Kabila will probably also seek to divide the Group of Seven (Groupe des Sept: G7) and Alternation for the Republic (Alternance pour la Republique: AR). These branches of the Rally coalition back the exiled Moïse Katumbi (former Governor of Katanga province) as their presidential candidate. Kabila’s goal would be served by the appointment of Raphaël Katebe, Katumbi’s elder brother, as prime minister. The increasing likelihood of such an appointment has been indicated by Katebe's welcoming of Tshibala's government in April 2017; his gradual distancing from Katumbi and the Rally leadership during 2017 (including the expulsion of his Union des libéraux democrats: ULDC party from the AR in March); and his announcement of his "definitive" return to DRC in December 2017 after years abroad. If President Kabila appoints an opposition prime minister who originates from the Bandundu region in a (likely unsuccessful) attempt to placate Cardinal Laruent Monsengwo (head of the Catholic Church in DRC, a Bandundu native, and an outspoken critic of removing term limits and security forces crackdowns on protesters), then the most likely candidate would be Germain Kambinga, a currently minor political figure who leads the Le Centre coalition, and who has called for dialogue between the government and opposition. Joseph Olenghankoy, who has split from the Rally's main faction led by Etienne Tshisekedi, has support in Bandundu through his Forces of Union and Solidarity (Forces novatrices pour l'union et la solidarité: FONUS) party, but Kabila is more likely to keep him in his position as chairman of the 31 December 2016 agreement's oversight committee, and Katebe's appointment as prime minister would likely receive Olenghankoy's backing.

Outlook and implications

The selection of the PPRD presidential candidate by mid-August suggests that constitutional changes to term limits would have to be completed ahead of this, probably by early July. By contrast, announcements of delays to the PPRD's candidate selection would indicate likely delays to constitutional changes and to scheduled elections, which would drive protest risks in urban areas.

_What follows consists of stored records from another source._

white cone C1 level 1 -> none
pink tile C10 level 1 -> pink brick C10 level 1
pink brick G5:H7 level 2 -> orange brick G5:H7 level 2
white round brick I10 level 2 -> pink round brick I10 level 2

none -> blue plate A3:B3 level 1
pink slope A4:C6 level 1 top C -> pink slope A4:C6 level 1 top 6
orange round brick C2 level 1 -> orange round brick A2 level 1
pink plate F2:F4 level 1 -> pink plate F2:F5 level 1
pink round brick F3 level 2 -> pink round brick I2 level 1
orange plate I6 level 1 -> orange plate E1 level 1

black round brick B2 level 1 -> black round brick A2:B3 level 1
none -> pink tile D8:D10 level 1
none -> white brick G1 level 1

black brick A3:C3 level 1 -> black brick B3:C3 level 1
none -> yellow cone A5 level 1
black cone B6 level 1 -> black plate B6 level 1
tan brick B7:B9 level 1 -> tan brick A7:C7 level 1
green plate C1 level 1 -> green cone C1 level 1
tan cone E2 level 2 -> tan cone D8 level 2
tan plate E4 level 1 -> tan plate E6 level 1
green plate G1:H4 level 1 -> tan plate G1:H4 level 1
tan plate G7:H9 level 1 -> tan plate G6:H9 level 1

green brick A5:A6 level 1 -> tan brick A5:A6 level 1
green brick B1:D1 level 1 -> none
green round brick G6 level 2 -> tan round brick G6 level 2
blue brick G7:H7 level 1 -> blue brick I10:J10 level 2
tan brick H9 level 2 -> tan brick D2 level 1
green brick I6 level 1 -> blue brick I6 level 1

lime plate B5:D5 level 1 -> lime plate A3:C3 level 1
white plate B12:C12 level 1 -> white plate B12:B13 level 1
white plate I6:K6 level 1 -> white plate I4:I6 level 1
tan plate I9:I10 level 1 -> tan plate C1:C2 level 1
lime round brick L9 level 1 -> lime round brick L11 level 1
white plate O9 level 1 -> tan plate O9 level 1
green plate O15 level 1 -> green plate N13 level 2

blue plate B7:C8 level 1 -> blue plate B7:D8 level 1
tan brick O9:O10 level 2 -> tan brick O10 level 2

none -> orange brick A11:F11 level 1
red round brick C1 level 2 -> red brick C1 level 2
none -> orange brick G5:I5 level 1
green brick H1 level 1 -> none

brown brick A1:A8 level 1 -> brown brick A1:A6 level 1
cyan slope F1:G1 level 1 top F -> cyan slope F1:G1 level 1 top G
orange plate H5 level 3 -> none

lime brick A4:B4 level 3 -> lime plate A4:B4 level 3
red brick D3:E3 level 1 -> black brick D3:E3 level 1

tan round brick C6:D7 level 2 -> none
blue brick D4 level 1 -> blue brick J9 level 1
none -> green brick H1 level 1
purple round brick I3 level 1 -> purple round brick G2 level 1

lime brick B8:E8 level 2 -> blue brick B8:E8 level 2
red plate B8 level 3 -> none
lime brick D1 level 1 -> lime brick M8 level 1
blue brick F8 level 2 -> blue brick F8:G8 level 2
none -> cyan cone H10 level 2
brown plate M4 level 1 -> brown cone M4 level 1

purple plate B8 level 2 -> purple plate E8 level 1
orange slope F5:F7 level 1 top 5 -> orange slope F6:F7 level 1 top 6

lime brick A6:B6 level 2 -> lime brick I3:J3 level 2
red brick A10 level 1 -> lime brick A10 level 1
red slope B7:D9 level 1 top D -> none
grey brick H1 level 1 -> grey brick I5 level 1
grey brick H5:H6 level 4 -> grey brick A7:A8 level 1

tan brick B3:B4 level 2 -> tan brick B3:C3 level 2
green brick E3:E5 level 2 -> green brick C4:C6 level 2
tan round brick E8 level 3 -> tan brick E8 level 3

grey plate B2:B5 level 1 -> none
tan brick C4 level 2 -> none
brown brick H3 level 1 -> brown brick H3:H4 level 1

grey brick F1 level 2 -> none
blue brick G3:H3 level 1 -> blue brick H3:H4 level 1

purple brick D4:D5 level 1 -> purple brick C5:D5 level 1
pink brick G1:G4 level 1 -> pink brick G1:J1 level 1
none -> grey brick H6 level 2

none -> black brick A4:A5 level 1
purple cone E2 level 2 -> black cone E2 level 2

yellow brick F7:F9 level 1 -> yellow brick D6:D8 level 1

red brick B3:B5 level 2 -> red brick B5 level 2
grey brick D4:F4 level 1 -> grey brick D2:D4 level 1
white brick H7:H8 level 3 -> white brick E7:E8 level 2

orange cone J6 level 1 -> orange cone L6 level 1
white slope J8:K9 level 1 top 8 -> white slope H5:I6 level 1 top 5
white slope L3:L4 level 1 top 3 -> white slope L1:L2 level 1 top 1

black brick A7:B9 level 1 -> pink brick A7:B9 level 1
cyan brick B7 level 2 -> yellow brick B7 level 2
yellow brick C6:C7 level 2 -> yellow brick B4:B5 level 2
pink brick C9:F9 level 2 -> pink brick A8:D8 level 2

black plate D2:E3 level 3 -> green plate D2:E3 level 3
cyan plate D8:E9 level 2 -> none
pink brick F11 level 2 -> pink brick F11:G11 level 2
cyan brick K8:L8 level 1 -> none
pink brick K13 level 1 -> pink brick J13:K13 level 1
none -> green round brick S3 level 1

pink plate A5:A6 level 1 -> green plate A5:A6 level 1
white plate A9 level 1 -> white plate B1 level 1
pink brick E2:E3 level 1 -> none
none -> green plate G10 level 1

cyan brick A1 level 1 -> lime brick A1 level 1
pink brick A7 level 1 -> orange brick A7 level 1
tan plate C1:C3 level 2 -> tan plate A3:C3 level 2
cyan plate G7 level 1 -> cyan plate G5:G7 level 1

A new prime minister will probably be selected because they lack a strong political base, leaving them with little leverage to challenge entrenched interests in the state. Significant policy changes or fresh initiatives are therefore improbable. Notably, it is unlikely to derail final passage of the revised mining code, which has passed the National Assembly and Senate, and is currently awaiting presidential approval. The government's need for a significant injection of new funds ahead of any constitutional changes (to secure passage of the changes through the legislature and popular referendum) and the holding of elections (for the use of ruling coalition candidates in securing re-election) is likely driving the government's push to introduce a profit windfall "super tax" and immediately increase mining royalties, particularly on copper and cobalt in light of their recent price increases. Lobbying efforts by international mining corporations against the new code are unlikely to derail it altogether, but are more likely to secure changes or exceptions to the proposed removal of the 10-year contract stability period in non-royalty areas.